Wednesday, 18 March 2015

Unity and quality settings

We've been pretty bogged down in learning the Unity IDE and picking our way through the differences in Javascript and UnityScript (yep, that really is a thing - and it's ever-so-slightly different to "regular" javascript). But this evening we took an hour out to play with the quality settings. And we got some interesting results.

At the minute we're developing on a PC - it's a quad-core 3Ghz something-or-other with 6Gb of RAM and a whopping 1Gb graphics card (these numbers actually don't mean very much to me, personally, but the guy I got the machine off seemed to think they sounded impressive). It's the most powerful PC I've ever used. But then again, for the last ten years or so, most of my coding has been done in NotePad (well, EditPlus2 if I'm honest) or Visual Studio!

Anyway, it's a half-decent machine (as far as I'm concerned anyway) and it runs 3D graphics fairly well. So during a bit of "downtime" we had a play with the quality settings.

I didn't even know this kind of thing existed - it was only after asking Steve about how he prepares his software for "real-world applications" that he suggested using the same code-based and simply dropping the graphics quality for lower-end devices. It seemed like an idea, so we had a play to see what the different settings did:

On our machine, there was actually very little difference between the first three settings, fastest, fast and simple. Maybe we didn't have enough lights and effects to tell them apart; in any of these settings, there were few or no shadows on any of the objects.

Noticing the quality level change slightly as we went to "good" quality, we actually turned off shadows, as these were a little distracting. At this stage, we were more concerned with how our shapes were rendered, rather than the "sparkle" that particle systems and lighting occlusion (is that even a thing?) added to a scene.

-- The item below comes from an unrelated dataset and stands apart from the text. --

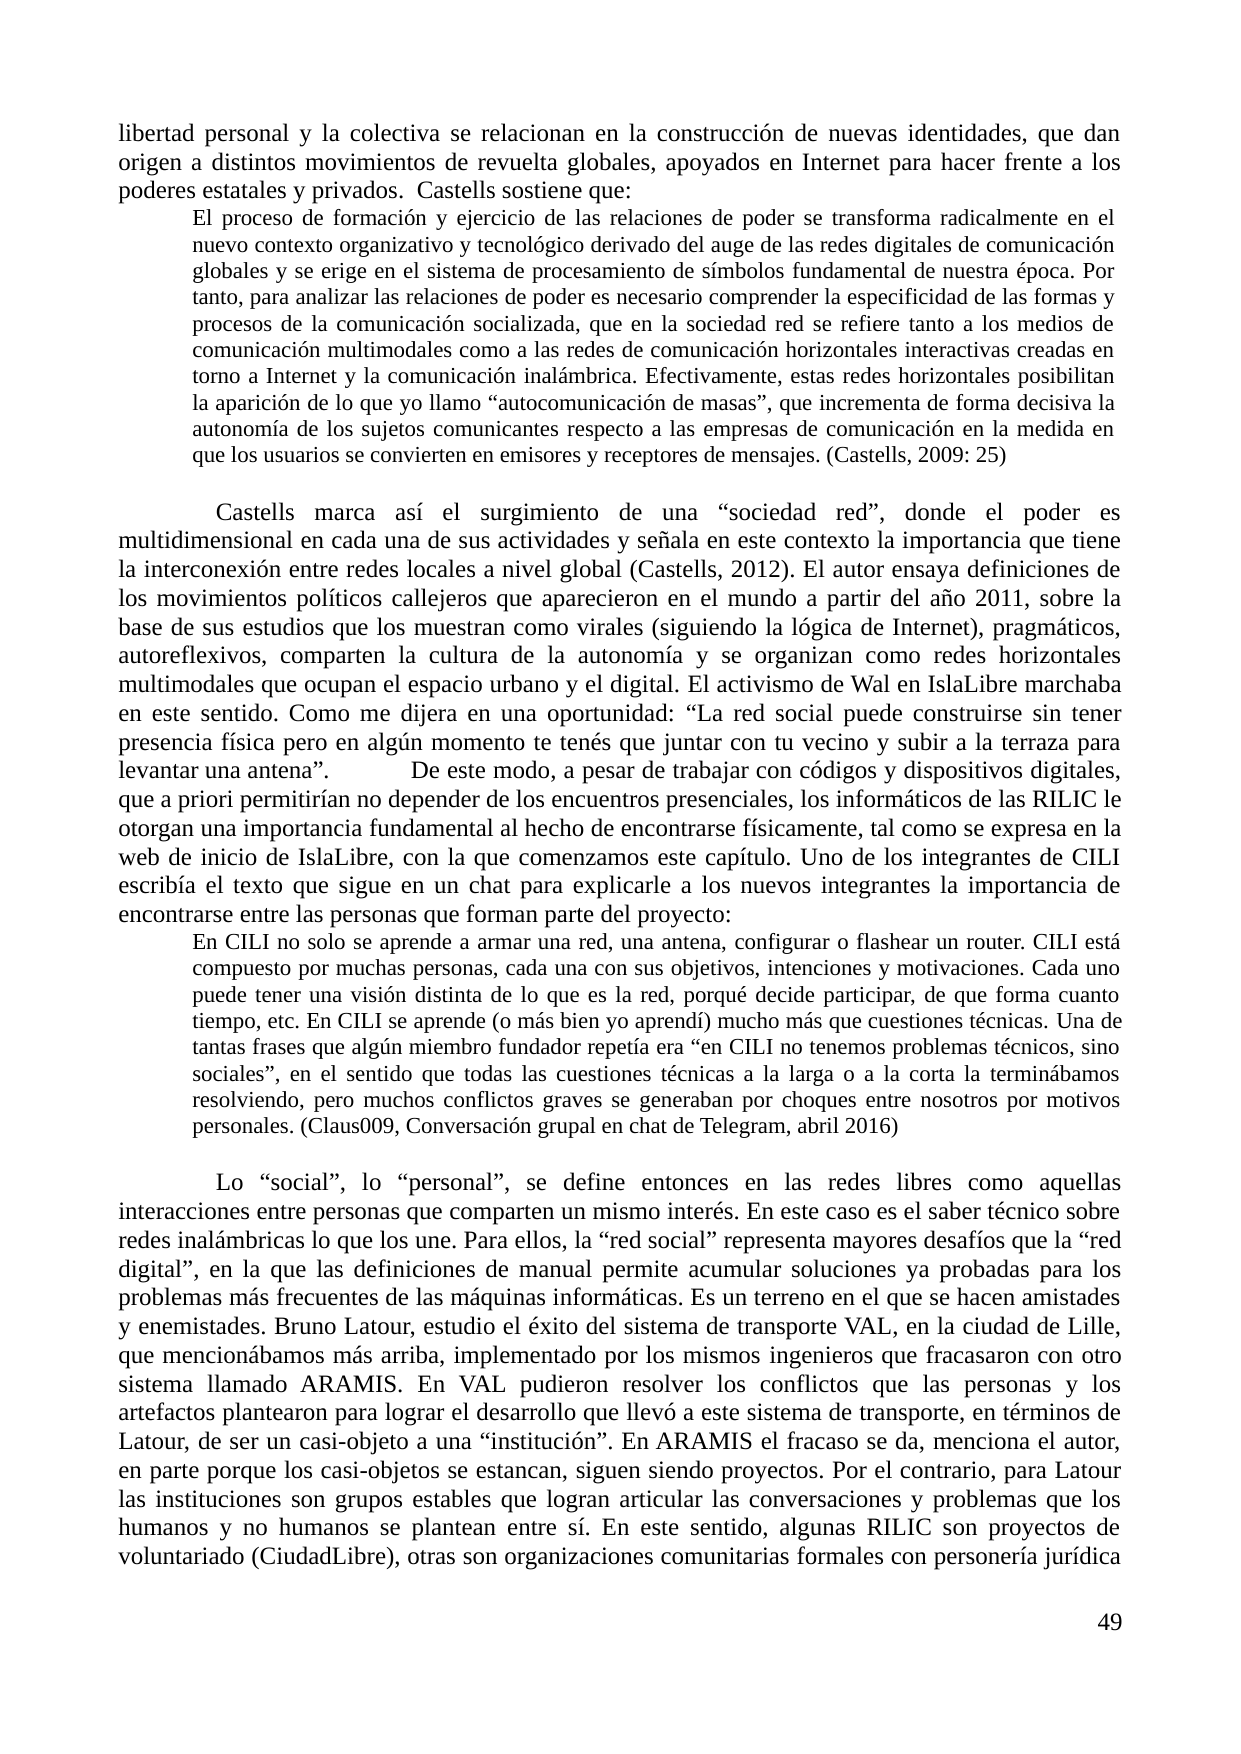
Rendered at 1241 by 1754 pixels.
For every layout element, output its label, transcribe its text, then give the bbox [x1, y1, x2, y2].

text libertad personal y la colectiva se relacionan en la construcción de nuevas identidades, que dan origen a distintos movimientos de revuelta globales, apoyados en Internet para hacer frente a los poderes estatales y privados. Castells sostiene que: [118, 118, 1122, 204]
text En CILI no solo se aprende a armar una red, una antena, configurar o flashear un router. CILI está compuesto por muchas personas, cada una con sus objetivos, intenciones y motivaciones. Cada uno puede tener una visión distinta de lo que es la red, porqué decide participar, de que forma cuanto tiempo, etc. En CILI se aprende (o más bien yo aprendí) mucho más que cuestiones técnicas. Una de tantas frases que algún miembro fundador repetía era “en CILI no tenemos problemas técnicos, sino sociales”, en el sentido que todas las cuestiones técnicas a la larga o a la corta la terminábamos resolviendo, pero muchos conflictos graves se generaban por choques entre nosotros por motivos personales. (Claus009, Conversación grupal en chat de Telegram, abril 2016) [192, 928, 1122, 1139]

Compared to "simple" mode, where the edges of all the shapes on screen had very definite "jaggies" along the edge, the "good" mode did a decent job of smoothing all the edges. So we were expecting great things from "beautiful" mode...

 Beautiful mode sharpened up a lot of things in the scene; it was only after comparing screenshots between "good" and "beautiful" we noticed what the actual difference was. The bitmaps on the floor tiles are much sharper (we hadn't really noticed that the deforms on the floors in "good" mode actually made them look quite blurry on second glance).

But in sharpening up some of the bitmaps, something else happened too. Our animated (soldier) character started to display little white dots along the seams of the arms. They only appeared every now and again, and only for a single frame of animation. But they were noticeable enough to be distracting.

If you looked at the surroundings (as you might for a first-person shoot'em up) beautiful was definitely an improvement over "good". But if you looked at animated characters in the scene (as you might with a third-person shooter, for example) "good" actually gave better results than "beautiful" - the characters were certainly better animated, and the edges were not so jaggy (though the perspective distortion on the bitmaps did make them appear a bit more blurry).

Strangley, things didn't improve with the ultimate "fantastic" setting.

Once again, the scenery got that little bit sharper, but the animated character still had those annoying flashes of white every now and again. Not there all the time, but noticeable enough if you watched the animation - a little like the way you might spot a rabbit's tail as it runs away from you in an empty field. If you look for it, it's hard to notice - but just gaze at the scene and every now and again you see a flash of white.

While "good" does create distorted floor (and ceiling) tiles, we're actually thinking of sticking with "good" as the default quality setting, if only because those flashes of white on the animated character are so distracting. The jagged edges of the walls and floors (and, for that matter, around the character) in "beautiful" mode are pretty off-putting too.

Just when we thought we'd found the best graphics settings for us we then discovered a single-line script, which confirmed our choice: QualitySettings.antiAliasing.

This can be set to zero, one, two, four or eight.

The differences in quality are most noticeable with antiAliasing set to eight.
The screenshot above shows the same scene, at "good" setting, with antiAliasing set to zero (left) and eight (right). The scene on the right is much easier on the eye!

The decision was cast, when we flipped back to "beautiful" settings, even with antiAliasing set to maximum, and we still got jaggies around our animated character. At "good" quality, the character sits "inside" the scene - he looks like he's part of the spaceship interior. At "beautiful" quality or above, the jaggies around the edges - and in particular along the gun barrels - make it look like an animated overlay, plopped on top of a 3D render.

So there we have it. It may be peculiar to our machine, and work perfectly fine on other devices. But for now, we're sticking with max antialiasing, and limiting our graphics quality to "good". We'll just have to learn to live with the slightly blurry tiles (or perhaps whizz the camera around quickly, and call it motion blur!)